_WHAT THE TASK REQUIRES:_
Below are some records. Return exactly the lines from the one with "(pdf_front_fp_property_popups yes)" to the one with "(sketchpadsonfab no)", and nothing else.
** Opening EXCERPTED DATA block **
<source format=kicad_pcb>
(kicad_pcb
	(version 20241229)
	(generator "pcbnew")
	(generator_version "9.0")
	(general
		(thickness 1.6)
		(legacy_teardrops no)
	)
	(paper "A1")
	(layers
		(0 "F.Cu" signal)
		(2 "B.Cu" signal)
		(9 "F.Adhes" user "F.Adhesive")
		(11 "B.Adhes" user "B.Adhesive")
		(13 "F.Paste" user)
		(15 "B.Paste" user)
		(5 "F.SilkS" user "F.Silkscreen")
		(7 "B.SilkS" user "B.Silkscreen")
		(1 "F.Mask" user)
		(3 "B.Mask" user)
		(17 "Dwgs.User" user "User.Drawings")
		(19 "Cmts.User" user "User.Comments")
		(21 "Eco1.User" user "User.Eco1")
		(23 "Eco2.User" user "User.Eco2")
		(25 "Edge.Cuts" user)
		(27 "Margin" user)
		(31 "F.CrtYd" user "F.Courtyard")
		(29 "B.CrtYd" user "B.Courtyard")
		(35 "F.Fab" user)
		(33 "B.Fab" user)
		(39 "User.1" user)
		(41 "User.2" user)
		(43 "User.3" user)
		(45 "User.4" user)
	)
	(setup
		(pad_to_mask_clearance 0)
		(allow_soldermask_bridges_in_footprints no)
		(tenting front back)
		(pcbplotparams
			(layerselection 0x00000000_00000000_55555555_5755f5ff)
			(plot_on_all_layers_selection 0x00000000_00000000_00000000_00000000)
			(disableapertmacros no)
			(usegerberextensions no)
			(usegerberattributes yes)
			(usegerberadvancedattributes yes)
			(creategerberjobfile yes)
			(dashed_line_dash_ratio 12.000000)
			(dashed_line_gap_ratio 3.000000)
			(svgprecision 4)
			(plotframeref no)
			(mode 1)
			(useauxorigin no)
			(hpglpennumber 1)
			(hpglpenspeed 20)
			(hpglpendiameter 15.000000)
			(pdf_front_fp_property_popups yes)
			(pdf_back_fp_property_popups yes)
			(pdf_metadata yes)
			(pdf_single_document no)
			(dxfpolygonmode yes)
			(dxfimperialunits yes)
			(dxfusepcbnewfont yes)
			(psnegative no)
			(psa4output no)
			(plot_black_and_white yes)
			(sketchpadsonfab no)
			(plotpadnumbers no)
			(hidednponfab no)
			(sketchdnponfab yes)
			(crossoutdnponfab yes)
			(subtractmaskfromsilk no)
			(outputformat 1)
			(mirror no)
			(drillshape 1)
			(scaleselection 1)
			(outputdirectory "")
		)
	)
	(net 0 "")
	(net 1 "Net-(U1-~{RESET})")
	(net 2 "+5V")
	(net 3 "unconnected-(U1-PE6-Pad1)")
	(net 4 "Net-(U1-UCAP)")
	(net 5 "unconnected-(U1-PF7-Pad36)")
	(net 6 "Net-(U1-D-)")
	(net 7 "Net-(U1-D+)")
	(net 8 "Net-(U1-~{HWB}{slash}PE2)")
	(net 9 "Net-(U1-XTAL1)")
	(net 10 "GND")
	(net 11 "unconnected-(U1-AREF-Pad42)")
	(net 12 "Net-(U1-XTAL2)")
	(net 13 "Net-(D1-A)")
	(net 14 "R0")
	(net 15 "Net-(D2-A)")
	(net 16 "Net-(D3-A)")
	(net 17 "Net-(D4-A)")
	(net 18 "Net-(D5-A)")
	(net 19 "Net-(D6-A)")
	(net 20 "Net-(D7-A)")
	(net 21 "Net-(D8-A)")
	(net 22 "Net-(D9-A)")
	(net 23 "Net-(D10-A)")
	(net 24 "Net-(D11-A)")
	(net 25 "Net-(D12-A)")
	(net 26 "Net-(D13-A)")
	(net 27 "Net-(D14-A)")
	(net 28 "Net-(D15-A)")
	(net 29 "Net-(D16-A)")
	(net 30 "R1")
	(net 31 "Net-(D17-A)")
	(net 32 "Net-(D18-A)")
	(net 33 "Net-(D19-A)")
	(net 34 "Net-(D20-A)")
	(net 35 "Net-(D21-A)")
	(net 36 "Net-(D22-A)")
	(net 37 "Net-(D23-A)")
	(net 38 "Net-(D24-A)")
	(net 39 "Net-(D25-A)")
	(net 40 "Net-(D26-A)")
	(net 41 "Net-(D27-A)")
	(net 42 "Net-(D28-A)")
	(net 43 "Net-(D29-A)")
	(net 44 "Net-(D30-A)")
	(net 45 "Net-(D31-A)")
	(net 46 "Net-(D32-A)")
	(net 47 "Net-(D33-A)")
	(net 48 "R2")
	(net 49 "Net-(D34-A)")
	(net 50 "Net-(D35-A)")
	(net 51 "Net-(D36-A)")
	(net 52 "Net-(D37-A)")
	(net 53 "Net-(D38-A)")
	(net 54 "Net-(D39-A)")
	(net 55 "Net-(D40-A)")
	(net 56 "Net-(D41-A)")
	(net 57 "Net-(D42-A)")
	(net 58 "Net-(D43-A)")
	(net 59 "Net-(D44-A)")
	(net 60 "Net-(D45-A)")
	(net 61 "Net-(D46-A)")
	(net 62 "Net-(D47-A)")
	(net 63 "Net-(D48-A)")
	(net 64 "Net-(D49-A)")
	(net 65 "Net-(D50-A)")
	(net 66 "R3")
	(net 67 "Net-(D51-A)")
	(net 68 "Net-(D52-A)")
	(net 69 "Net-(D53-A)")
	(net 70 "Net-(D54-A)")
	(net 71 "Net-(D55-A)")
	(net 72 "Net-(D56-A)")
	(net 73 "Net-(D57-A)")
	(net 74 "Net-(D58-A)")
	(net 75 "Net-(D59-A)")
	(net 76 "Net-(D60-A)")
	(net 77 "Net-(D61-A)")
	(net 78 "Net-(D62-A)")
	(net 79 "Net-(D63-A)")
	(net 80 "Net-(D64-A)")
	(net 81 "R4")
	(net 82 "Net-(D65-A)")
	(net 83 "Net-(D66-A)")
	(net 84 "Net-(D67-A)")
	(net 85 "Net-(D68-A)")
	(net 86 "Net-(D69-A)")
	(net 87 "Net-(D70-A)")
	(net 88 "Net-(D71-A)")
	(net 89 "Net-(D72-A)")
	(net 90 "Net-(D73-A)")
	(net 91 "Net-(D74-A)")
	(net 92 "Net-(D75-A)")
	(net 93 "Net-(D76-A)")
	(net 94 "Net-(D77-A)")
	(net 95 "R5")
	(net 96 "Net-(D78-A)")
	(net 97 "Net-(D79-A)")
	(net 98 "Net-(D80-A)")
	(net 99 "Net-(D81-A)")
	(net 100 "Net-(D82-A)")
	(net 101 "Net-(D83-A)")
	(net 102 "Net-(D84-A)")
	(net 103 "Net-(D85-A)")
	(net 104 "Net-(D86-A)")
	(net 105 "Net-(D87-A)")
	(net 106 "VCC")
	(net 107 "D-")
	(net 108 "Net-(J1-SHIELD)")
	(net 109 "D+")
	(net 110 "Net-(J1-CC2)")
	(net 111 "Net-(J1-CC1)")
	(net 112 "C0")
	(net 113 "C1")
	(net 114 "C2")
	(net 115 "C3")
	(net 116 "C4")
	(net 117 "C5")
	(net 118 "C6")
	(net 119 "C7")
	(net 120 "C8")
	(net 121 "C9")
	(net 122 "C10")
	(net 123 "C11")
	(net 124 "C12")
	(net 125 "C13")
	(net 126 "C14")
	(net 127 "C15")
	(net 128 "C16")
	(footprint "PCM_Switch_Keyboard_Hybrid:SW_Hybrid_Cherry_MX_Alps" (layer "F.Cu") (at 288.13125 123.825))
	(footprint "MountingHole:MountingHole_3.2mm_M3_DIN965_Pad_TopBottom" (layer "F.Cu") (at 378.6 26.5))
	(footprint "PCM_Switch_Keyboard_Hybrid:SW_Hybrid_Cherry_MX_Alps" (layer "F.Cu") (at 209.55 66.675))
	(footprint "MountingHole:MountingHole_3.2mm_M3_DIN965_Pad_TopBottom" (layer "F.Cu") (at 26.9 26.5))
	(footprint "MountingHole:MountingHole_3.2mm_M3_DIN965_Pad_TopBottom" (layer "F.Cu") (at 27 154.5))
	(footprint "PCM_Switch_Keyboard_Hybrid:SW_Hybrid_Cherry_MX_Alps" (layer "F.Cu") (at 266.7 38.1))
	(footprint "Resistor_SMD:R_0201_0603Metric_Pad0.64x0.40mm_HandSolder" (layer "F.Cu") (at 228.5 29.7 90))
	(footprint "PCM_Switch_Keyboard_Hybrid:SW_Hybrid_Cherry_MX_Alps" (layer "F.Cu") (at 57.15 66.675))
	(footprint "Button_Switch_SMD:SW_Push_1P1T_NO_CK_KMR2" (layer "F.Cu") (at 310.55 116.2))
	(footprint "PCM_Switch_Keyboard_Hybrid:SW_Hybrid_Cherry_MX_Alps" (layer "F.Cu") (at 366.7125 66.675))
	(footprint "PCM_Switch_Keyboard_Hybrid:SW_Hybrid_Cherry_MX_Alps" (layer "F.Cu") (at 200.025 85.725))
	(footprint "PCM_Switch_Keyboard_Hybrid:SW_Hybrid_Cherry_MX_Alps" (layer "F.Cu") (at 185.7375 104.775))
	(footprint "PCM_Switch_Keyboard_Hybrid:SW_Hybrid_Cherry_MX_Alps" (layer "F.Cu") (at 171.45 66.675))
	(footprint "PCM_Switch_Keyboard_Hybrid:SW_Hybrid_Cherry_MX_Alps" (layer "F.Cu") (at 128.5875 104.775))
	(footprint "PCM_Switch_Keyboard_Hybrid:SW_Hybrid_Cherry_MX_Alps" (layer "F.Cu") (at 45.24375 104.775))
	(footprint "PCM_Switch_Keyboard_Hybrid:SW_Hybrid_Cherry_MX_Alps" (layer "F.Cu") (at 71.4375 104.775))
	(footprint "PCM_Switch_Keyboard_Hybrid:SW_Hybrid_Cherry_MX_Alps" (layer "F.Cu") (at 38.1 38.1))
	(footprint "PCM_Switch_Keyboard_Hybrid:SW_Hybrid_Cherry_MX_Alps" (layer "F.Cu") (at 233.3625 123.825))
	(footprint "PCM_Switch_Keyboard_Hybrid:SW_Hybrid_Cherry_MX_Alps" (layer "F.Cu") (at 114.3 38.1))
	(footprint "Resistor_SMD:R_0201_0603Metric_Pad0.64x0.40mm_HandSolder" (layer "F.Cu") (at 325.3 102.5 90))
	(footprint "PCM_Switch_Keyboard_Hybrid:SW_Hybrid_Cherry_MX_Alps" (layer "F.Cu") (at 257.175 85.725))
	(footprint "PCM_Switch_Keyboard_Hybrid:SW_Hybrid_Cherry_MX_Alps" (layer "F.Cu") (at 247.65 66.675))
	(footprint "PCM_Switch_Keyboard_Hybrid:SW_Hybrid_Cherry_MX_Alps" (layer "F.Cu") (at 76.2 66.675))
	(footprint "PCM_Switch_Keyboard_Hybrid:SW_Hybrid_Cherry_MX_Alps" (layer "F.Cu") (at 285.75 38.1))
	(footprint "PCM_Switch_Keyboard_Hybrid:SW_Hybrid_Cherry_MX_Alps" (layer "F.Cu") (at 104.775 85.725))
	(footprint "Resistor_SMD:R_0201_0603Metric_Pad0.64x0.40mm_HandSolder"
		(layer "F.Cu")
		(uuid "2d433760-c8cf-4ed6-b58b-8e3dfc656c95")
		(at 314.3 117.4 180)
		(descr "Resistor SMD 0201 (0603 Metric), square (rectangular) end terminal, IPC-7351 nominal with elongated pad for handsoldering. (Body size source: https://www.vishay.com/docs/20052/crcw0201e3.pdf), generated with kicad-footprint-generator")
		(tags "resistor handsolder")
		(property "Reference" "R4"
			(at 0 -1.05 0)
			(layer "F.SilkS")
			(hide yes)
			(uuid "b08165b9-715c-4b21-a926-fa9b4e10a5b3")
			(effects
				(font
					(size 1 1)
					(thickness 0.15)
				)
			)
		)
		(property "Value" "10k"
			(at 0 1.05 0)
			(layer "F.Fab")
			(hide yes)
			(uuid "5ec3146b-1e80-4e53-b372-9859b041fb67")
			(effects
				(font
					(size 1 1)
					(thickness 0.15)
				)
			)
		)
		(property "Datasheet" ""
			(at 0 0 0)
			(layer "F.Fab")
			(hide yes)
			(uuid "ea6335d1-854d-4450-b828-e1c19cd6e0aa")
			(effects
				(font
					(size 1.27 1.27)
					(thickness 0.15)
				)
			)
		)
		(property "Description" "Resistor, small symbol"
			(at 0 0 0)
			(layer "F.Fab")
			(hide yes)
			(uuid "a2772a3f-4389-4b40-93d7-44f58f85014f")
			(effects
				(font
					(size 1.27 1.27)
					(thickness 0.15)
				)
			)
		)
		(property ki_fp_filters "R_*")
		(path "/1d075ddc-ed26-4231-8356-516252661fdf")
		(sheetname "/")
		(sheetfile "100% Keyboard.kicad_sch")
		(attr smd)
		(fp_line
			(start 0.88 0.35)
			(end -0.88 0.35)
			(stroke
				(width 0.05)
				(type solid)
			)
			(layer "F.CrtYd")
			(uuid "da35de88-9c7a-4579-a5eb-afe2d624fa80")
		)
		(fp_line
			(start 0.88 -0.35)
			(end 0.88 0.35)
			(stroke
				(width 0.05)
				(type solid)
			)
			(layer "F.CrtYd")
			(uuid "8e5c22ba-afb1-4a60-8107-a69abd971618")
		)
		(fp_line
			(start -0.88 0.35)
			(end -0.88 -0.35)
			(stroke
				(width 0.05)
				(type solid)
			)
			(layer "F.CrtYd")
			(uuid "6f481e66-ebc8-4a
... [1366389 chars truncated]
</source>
** Closing EXCERPTED DATA block **
** Opening EXCERPTED DATA block **
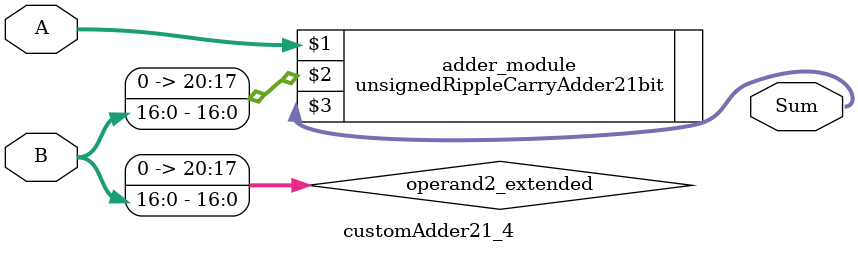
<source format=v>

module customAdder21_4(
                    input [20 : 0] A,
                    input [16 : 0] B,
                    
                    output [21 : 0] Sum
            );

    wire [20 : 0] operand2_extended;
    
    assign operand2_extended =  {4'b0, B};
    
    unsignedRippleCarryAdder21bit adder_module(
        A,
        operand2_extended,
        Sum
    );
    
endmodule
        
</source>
** Closing EXCERPTED DATA block **
_YOUR RESPONSE:_
			(pdf_front_fp_property_popups yes)
			(pdf_back_fp_property_popups yes)
			(pdf_metadata yes)
			(pdf_single_document no)
			(dxfpolygonmode yes)
			(dxfimperialunits yes)
			(dxfusepcbnewfont yes)
			(psnegative no)
			(psa4output no)
			(plot_black_and_white yes)
			(sketchpadsonfab no)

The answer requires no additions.